展覧会の閉幕

 本日、展覧会が閉幕しました。
 この企画は、1932年(昭和7)に聖別された宇都宮天主公教会二代聖堂(現・カトリック松が峰教会聖堂)と、1933年(昭和8)に聖別の宇都宮聖約翰教会礼拝堂(現・日本聖公会 宇都宮聖ヨハネ教会礼拝堂)、その設計者であるマックス・ヒンデル、並びに上林敬吉が主役を務めた建築展でした。
 近代工法と大谷石の採用、西洋中世の復興様式による二つの教会を中心に、二人の近代建築家が手がけた他のキリスト教施設、彼らが生きた時代と、同時代の設計者の取り組みを通じて、大正年間・昭和戦前に起ち現れた「日本近代の教会建築」を「石の物語」という視点で解き明かすことを試みました。
 関連するテーマの美術作品を織り込み、前史となる幕末・明治にも触れるかたちで、ローマ・カトリック教会聖公会プロテスタント教会の聖堂、礼拝堂、会堂、ミッション・スクール、病院の実例を精選して取り上げ、教会建築の精髄と、様式や工法を多角的に紹介しました。

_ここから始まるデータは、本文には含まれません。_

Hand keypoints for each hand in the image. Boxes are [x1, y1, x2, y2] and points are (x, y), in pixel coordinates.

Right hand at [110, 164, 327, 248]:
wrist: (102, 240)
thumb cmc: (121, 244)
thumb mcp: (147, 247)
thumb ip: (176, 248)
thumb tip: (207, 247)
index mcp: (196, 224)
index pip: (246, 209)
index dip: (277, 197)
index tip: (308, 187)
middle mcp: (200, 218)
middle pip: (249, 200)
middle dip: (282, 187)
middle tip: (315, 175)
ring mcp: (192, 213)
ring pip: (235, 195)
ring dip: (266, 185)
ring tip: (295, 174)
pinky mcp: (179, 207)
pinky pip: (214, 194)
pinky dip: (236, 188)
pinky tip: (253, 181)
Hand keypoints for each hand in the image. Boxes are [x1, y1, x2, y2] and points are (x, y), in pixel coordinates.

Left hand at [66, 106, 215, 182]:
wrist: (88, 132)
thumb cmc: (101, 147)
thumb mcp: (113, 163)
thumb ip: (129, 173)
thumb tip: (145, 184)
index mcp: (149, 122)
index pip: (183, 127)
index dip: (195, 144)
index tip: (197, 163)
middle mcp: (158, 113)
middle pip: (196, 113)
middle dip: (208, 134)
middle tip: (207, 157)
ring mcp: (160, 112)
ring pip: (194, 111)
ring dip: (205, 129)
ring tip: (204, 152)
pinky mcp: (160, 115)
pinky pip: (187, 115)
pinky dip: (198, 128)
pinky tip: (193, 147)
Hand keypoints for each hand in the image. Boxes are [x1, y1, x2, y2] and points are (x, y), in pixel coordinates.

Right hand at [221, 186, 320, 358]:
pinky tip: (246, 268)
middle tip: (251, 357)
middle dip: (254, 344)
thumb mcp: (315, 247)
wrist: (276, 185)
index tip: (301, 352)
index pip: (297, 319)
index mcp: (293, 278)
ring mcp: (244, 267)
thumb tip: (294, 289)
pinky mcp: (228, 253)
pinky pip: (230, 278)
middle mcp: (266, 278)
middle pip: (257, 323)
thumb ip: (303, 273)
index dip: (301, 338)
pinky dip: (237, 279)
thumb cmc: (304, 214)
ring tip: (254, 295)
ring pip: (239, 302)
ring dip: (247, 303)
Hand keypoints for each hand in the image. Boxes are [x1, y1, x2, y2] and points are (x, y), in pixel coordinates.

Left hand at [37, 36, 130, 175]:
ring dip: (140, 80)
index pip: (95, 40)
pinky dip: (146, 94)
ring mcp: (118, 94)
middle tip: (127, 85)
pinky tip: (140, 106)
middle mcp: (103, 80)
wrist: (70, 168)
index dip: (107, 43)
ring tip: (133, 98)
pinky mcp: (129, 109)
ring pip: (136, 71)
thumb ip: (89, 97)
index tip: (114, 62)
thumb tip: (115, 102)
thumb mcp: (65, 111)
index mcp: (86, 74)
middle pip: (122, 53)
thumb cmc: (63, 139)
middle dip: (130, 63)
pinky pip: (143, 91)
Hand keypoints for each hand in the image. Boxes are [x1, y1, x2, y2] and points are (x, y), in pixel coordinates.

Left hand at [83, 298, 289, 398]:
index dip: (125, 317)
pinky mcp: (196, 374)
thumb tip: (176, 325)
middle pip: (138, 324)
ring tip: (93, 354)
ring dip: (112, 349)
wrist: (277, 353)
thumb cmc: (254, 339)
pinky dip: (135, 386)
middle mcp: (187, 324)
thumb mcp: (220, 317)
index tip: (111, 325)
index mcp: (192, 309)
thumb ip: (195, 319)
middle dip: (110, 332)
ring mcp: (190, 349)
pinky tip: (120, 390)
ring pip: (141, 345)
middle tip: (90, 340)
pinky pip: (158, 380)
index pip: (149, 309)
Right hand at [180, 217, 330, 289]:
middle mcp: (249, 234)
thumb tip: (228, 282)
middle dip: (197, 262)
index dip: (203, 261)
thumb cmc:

[上]カトリック松が峰教会聖堂 75分の1の外観模型 2022年制作 制作:模型工房「さいとう」[中]「宇都宮美術館開館25周年記念 二つの教会をめぐる石の物語」展示より『ローマ・カトリック教会宣教アルバム 東アジア編』1888年 横浜開港資料館蔵[下]日本聖公会 宇都宮聖ヨハネ教会礼拝堂 50分の1の内部模型(部分)2022年制作 制作:模型工房「さいとう」

 美術作品、印刷物、写真、図面、他の設計図書、建築模型、パネル、スライド・ショーによる展示を補完するものとして、図録(記念出版)、建造物ガイド、記念講演会見どころガイド、そして本サイトを通じて、教会建築を知っていただく工夫も図りました。

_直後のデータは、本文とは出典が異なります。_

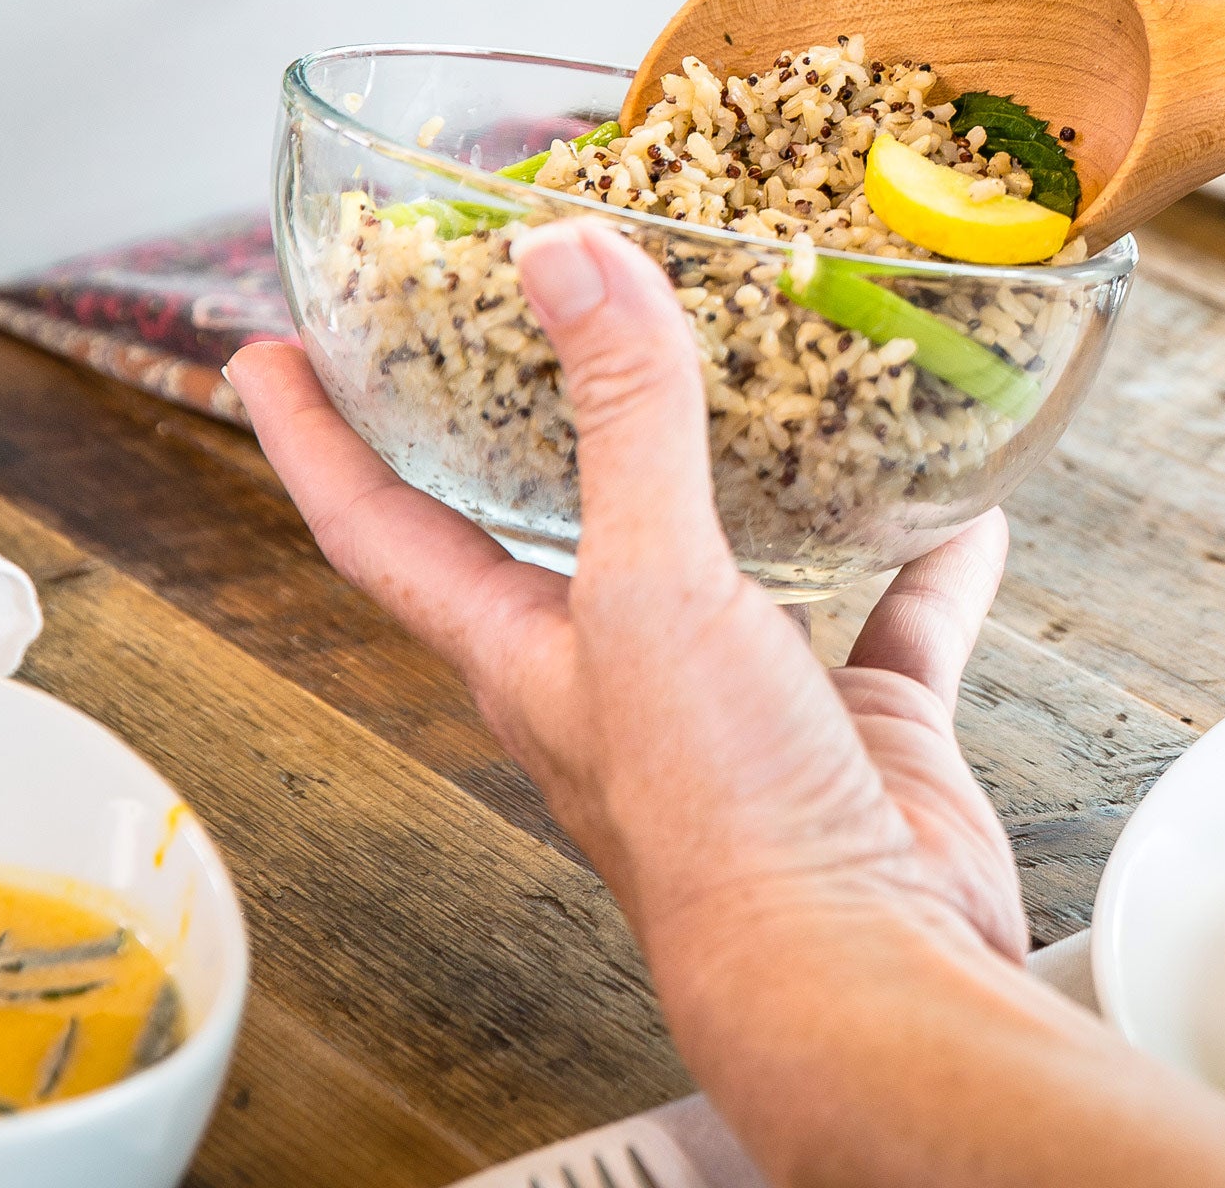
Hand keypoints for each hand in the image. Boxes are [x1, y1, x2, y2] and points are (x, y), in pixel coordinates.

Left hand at [224, 219, 1024, 1067]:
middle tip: (522, 321)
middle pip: (547, 528)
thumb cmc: (720, 827)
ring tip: (760, 368)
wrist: (863, 967)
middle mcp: (617, 672)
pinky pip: (888, 616)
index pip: (379, 523)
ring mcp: (737, 702)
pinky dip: (919, 557)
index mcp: (525, 650)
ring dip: (742, 470)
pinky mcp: (851, 725)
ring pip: (730, 559)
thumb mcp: (650, 588)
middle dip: (524, 426)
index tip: (270, 351)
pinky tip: (954, 504)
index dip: (312, 434)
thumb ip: (621, 418)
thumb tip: (568, 259)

 今後は、本展をきっかけにして、二つの教会と二人の建築家、歴史的建造物、地域文化などに対する興味を深め、実際に各地の建物を訪れていただければ幸いです。
 最後に、本展の実現に当たり、さまざまなご協力をいただいた組織と個人、来館された方々、本サイトの読者の皆さまに厚くお礼を申し上げます。